• _EXERCISE GOAL_
Report how many lines in the records below contain the word "Wall". Give only the number.

Stored items:

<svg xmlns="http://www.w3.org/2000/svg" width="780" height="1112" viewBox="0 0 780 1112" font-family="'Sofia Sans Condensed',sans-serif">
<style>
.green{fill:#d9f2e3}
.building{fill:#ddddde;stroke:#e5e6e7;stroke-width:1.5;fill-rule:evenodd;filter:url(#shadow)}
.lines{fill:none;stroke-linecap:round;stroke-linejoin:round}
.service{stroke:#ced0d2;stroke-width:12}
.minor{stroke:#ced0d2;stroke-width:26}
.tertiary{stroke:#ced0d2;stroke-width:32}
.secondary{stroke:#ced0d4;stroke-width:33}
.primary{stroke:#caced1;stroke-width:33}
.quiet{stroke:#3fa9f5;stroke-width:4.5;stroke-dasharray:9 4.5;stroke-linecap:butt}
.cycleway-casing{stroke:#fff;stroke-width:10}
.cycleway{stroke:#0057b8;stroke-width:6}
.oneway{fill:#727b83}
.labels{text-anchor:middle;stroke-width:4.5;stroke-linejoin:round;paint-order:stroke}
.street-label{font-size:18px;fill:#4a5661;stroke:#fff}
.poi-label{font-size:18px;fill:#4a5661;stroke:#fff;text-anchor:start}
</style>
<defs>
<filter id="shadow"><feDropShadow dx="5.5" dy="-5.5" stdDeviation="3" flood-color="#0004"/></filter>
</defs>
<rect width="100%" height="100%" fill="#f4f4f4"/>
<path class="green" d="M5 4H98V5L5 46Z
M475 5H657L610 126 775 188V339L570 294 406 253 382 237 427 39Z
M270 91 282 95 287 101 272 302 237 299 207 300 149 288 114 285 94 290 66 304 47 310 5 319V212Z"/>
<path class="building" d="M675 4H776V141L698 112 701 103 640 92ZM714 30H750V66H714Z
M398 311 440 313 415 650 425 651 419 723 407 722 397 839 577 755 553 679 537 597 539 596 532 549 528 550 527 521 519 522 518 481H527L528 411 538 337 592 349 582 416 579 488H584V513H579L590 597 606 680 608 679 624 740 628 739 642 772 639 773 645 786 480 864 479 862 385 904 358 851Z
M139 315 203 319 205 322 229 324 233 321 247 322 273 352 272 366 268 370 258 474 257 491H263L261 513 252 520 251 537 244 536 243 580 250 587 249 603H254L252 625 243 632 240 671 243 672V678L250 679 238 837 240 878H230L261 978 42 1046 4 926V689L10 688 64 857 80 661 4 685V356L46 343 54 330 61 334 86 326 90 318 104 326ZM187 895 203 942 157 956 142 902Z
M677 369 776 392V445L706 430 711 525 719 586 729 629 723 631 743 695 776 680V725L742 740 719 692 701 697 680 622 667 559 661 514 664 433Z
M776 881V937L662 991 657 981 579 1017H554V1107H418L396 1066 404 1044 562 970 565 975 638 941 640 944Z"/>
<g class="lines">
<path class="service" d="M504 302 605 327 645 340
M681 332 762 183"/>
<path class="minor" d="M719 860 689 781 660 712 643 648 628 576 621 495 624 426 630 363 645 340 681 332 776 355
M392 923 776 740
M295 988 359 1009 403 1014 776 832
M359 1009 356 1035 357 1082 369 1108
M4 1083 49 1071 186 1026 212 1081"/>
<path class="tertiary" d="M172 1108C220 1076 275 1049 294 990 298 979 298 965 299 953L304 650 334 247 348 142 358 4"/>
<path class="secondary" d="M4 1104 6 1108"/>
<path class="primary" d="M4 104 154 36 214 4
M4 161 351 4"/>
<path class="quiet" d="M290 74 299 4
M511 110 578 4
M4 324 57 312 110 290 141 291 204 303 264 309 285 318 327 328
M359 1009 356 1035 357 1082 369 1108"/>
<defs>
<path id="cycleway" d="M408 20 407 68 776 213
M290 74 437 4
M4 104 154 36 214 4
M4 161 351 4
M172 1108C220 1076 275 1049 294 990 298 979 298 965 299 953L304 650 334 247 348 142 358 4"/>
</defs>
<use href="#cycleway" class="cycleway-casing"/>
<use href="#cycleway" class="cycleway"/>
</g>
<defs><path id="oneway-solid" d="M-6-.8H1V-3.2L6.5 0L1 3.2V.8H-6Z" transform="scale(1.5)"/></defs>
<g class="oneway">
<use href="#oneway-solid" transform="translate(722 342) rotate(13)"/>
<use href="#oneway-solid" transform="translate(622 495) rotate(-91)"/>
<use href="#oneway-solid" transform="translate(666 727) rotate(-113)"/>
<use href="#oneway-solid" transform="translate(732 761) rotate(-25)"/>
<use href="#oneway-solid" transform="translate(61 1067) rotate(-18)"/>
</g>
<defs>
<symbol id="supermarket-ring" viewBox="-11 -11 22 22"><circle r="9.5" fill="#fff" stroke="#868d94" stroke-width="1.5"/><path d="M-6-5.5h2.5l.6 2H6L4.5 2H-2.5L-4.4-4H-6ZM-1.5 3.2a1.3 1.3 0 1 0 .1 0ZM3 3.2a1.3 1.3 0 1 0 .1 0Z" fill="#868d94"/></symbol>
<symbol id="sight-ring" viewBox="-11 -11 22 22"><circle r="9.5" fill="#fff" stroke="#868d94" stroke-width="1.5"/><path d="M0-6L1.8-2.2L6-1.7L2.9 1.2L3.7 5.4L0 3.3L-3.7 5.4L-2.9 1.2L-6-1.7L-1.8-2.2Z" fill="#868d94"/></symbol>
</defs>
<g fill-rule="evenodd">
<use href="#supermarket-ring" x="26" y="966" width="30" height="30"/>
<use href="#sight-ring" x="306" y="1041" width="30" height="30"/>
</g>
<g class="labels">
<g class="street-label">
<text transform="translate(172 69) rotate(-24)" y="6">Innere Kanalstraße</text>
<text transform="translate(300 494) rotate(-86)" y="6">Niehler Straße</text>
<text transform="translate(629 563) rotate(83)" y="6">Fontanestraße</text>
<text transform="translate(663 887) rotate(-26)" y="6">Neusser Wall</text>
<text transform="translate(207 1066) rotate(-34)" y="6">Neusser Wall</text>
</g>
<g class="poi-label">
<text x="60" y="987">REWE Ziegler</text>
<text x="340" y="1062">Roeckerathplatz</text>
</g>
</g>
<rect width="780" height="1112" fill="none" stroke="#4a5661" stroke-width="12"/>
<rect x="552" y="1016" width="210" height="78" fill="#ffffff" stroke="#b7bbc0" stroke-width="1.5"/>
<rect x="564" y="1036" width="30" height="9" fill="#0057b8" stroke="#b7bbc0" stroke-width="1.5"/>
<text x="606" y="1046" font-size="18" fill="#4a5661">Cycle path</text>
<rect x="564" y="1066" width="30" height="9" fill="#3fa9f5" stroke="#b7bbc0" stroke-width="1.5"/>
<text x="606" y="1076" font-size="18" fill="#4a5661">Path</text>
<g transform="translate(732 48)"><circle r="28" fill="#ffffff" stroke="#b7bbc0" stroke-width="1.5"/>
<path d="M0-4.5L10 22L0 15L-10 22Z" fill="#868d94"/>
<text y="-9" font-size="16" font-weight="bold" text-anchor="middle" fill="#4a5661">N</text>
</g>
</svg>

• _ANSWER SECTION_
2